Le passé, c'est le passé. Monsieur Newstone insiste sur cela. Une nouvelle saison approche et avec elle, son lot de défis. Selon lui, il est temps que le saumon se mue en requin. "On a les capacités pour aller chercher ce foutu titre. On n'a pas toujours eu les chances de notre côté, ni l'arbitrage, mais ça ne doit pas tout excuser." Il précise d'ailleurs qu'un "coup de raclette" serait bientôt passé dans le noyau A. Qui seront les grandes victimes de ce nettoyage ? Il ne veut rien dire.

Quand on parle des Sailors, on pense souvent aux Brasseurs d'Avalonia avec qui, ils se disputent un classico mouvementé, deux fois par saison. Enfin, ils se disputaient. Et oui, le Kluisberg vient d'atteindre la division supérieure laissant son adversaire bien seul... Mais il ne faut pas se morfondre, d'autres derbys viendront alimenter la saison à venir ! "Et oui, on n'a plus les brasseurs, mais on a les ferrailleurs de Westvos et les bourgeois de Brianna à se mettre sous la dent." Dursley a beaucoup d'estime pour les deux propriétaires de ces clubs d'Albishire. Il ajoute même que l'un est plus sympathique que l'autre, mais il ne dira pas lequel. Il fait confiance aux ultras pour animer ces rencontres : "Brianna, Westvos, ce n'est pas encore des matchs aussi attendus que face aux brasseurs, mais ça le deviendra."

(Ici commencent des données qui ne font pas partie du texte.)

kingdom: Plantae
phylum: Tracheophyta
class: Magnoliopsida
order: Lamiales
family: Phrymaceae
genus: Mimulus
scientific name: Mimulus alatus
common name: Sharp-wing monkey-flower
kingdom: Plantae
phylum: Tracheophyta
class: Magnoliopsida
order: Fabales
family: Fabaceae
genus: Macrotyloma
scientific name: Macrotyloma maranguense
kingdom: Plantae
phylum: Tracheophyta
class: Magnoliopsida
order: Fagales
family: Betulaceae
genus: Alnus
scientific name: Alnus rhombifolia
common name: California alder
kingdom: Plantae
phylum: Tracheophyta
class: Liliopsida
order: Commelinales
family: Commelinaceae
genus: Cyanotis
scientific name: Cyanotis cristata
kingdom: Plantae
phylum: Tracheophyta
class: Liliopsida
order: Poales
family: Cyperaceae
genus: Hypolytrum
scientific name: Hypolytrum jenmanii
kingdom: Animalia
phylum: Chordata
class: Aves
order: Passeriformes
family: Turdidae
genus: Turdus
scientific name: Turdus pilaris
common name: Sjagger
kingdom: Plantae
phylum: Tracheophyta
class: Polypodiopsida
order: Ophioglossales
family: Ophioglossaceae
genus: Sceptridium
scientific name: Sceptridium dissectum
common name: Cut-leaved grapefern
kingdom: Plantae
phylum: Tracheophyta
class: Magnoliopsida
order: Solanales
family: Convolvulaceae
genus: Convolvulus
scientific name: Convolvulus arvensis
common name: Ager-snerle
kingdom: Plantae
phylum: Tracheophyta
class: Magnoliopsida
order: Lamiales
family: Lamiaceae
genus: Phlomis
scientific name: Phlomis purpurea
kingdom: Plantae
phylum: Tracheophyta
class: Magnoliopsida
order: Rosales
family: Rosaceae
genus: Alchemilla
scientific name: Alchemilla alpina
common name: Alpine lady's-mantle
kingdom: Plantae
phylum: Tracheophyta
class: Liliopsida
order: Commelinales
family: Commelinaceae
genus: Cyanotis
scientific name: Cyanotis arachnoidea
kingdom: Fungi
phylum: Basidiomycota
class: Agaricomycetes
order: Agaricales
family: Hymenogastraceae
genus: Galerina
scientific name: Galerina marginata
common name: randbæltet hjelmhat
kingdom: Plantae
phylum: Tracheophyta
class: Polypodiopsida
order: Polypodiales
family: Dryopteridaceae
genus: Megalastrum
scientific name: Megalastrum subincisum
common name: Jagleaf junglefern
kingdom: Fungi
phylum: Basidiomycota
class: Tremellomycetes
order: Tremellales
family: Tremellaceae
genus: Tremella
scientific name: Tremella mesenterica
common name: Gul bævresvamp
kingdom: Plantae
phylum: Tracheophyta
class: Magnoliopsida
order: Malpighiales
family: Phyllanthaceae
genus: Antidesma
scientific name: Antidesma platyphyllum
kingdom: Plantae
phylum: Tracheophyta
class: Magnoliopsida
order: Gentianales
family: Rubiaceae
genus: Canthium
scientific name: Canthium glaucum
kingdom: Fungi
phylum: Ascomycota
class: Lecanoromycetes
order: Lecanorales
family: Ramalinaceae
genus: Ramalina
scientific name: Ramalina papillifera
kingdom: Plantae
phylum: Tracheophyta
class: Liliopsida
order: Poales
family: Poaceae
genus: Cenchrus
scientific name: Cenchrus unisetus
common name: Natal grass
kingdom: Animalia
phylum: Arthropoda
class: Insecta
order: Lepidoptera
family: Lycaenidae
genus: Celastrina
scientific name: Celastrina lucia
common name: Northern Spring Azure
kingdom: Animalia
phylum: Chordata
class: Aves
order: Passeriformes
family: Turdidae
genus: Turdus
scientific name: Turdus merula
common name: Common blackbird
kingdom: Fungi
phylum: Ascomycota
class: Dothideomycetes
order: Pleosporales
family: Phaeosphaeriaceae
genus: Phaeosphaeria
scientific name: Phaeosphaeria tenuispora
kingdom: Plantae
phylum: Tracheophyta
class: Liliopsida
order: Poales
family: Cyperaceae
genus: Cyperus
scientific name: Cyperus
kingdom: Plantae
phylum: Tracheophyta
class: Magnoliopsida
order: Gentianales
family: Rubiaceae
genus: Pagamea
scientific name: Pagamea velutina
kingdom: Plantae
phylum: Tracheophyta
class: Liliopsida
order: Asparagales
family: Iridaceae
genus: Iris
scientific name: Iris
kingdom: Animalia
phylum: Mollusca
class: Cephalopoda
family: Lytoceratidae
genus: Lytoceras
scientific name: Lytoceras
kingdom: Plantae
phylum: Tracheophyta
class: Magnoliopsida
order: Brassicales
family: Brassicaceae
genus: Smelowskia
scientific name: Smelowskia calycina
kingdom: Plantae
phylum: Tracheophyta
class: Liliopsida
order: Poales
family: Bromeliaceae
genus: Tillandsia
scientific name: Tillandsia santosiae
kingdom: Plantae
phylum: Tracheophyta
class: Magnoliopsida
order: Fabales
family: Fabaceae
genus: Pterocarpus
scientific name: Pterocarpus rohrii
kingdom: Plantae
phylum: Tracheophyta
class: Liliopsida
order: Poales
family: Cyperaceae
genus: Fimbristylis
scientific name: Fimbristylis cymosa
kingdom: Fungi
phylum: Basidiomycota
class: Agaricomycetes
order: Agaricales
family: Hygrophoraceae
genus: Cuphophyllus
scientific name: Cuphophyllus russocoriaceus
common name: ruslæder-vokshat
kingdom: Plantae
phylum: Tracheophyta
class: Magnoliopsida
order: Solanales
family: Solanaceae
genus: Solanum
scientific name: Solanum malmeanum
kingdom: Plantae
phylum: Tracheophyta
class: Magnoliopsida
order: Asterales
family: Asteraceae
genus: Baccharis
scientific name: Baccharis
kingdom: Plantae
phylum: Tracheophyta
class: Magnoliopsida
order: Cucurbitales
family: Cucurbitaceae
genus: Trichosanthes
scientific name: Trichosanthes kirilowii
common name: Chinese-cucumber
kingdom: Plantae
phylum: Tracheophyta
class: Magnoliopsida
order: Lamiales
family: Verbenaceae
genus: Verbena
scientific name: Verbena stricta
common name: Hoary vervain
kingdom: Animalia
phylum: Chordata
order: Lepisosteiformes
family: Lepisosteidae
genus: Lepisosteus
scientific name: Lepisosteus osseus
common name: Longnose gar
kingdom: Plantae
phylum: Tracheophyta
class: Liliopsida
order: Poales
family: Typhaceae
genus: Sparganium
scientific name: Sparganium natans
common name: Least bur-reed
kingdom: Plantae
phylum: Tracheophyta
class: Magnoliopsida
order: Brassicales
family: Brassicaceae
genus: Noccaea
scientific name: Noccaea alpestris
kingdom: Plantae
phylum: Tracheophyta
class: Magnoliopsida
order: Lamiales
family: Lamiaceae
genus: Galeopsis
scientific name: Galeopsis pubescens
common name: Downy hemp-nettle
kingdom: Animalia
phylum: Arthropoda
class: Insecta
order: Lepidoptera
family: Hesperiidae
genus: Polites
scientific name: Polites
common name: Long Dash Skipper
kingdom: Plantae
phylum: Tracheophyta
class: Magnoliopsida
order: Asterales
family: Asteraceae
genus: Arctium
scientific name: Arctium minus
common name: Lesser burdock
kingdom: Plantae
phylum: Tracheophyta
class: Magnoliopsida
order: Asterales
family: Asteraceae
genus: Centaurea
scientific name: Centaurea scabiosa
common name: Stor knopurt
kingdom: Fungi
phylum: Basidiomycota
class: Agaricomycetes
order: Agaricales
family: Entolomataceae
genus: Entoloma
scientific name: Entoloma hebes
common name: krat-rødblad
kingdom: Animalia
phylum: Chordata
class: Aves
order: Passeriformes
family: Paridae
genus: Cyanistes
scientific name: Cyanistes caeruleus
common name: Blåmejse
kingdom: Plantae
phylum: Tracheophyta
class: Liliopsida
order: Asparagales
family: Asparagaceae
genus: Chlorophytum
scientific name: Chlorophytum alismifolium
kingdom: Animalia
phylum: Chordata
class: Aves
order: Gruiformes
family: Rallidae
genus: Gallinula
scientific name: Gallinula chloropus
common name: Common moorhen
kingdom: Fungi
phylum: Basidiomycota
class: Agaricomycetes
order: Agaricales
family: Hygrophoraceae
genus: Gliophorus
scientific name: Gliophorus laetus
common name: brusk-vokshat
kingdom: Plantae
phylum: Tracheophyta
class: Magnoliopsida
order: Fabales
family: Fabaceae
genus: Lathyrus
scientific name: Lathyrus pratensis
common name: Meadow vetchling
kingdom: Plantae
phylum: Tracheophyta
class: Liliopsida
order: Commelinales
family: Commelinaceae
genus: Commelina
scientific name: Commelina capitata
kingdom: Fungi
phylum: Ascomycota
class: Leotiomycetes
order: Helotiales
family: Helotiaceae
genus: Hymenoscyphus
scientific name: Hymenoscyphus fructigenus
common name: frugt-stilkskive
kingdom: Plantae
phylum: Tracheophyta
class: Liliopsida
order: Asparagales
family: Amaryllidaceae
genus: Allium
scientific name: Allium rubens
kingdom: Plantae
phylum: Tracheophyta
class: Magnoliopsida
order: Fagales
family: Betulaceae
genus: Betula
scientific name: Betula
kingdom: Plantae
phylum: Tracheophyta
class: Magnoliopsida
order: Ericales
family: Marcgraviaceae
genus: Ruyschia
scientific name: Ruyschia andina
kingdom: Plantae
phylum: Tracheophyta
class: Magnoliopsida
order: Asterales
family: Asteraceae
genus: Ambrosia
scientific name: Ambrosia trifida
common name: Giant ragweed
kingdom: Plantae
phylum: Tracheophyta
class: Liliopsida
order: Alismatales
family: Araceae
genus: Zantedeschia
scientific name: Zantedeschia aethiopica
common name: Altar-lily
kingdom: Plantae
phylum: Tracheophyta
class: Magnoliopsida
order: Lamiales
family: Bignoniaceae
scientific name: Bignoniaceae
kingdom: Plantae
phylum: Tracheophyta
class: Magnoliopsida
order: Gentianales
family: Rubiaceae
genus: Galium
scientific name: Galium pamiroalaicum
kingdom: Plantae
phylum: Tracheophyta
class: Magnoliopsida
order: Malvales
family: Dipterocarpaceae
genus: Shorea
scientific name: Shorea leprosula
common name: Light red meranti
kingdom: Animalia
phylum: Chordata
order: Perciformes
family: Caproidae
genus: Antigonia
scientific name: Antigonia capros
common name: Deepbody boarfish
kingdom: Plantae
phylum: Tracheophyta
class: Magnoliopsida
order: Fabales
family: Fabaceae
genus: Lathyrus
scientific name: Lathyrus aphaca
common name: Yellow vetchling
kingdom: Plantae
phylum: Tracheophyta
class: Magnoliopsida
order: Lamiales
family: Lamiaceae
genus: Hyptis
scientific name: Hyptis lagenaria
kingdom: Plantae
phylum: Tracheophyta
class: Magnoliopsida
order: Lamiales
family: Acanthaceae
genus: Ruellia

Quelque chose m'interroge... Comment deux clubs, venant de deux régions différentes, ont pu alimenter une rivalité aussi coriace ? Ma seule question suffit à illuminer le visage de Robert. Il commande deux choppes, une pour lui, une pour moi. Nous sommes servis, l'histoire peut commencer.

Il m'explique que ce classico est d'abord lié à une collaboration historique entre les deux villes. Dans les années 80, quand on revenait de la pêche, il était de coutume de s'arrêter au bar pour y commander une "sardine ailée". C'était une friture de poissons de la baie de Newstone, accompagnée de sa Chougle de Kluisberg.

Un jour, grand malheur pour les Avaloniens, Newstone a commencé à produire son propre stout. Conséquence, l'importation de la Chougle a chuté dans l'archipel et a provoqué la vexation des Avaloniens. De fil en aiguille, les supporters des Sailors ont commencé à chambrer les brasseurs dans les tribunes. Il s'agit de très beaux souvenirs pour le fondateur "On était encore dans les petites divisions à ce moment-là. Les gars, les pochtrons qu'on les appelait, ils ramenaient leurs propres tonneaux (rires). Ils ne voulaient pas toucher notre pisse qu'ils disaient."

Le barman derrière nous se met à rire. Il nous dit qu'au fond les supporters n'avaient pas tort. "C'est vrai qu'il goûte une mauvaise pisse notre stout." Dursley lui demande de lui en mettre une pour l'occasion, avant de finir sur une note de nostalgie "Aaaah, ils vont nous manquer ces pochtrons".